POWER8 and Hortonworks deliver 1.70X the throughput compared to Hortonworks running on x86. With 70% more queries per hour, based on the average response time, you can complete the same amount of work with fewer system resources. And with a 41% reduction on average in query response time, you can see business decisions faster.
Where do you see the next positive disruptor coming from in relation to big data?
GPU-accelerated data analytics and artificial intelligence-augmented analytics are becoming an affordable reality, and showing some exceptional performance with results being generated in micro-seconds. In combination with big data platforms like Hortonworks Data Platform that can really funnel down and refine the huge amount of structured and unstructured data to a size that can be analysed by GPU-accelerated systems, we’re seeing the next generation of real-time analytics and immediate business benefit.
What advice would you have for organisations starting out on their journey with big data in 2017?
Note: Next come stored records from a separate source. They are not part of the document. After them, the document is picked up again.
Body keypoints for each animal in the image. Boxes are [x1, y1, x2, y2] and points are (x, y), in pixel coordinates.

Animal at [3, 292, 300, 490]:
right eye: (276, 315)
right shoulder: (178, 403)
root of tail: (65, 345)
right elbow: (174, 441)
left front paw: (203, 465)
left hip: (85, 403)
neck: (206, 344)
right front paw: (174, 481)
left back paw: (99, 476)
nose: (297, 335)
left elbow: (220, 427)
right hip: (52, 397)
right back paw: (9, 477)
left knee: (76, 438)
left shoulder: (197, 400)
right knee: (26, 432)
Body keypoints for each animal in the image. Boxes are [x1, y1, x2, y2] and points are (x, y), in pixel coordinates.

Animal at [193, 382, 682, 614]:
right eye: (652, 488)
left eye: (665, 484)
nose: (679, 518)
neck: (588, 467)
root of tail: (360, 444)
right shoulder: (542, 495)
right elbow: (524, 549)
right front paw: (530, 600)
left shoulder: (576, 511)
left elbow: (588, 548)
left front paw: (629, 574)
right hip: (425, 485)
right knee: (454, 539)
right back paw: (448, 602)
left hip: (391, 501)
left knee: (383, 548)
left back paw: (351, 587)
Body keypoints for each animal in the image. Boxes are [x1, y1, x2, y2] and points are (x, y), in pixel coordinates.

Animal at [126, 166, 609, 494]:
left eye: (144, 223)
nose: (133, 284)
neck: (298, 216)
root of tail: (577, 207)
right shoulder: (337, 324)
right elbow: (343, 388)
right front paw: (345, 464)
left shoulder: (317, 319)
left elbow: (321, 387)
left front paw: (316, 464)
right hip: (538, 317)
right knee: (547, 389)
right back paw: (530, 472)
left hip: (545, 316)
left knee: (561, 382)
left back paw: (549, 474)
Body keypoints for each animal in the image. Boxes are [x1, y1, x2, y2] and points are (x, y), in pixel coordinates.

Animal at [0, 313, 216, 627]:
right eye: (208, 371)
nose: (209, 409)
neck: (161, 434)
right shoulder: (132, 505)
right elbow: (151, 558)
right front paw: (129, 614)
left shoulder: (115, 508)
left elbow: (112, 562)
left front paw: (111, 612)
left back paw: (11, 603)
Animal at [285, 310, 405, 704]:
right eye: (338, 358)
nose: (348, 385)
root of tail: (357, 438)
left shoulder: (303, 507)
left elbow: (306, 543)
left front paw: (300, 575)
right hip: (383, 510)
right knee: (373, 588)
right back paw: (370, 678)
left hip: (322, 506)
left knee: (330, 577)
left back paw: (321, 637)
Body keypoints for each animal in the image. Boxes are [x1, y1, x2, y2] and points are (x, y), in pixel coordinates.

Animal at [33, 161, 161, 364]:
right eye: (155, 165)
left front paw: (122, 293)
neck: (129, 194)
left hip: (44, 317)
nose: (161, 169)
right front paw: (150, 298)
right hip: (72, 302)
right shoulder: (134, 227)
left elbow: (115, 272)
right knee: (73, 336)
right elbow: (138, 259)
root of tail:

Innovations in technology are required to keep up with the ever-evolving business needs of today— and that’s just to stay alive. To thrive, grow and enchant their customers, businesses must match that with improving client satisfaction, reducing costs and staying true to the company’s core beliefs. This is especially true for organisation who are embarking on their big data journey for the first time; these businesses should look at the most appropriate and performant technology which would help maximise the company’s and team’s potential – not by assuming x86, but by using IBM- designed systems with the big data challenge in mind.
IBM offers an incredible range of hardware for every organisational and team’s specific big data requirements. Combine that with Hortonworks, and you have a perfect match in the era for AI. We are here to take that journey with you.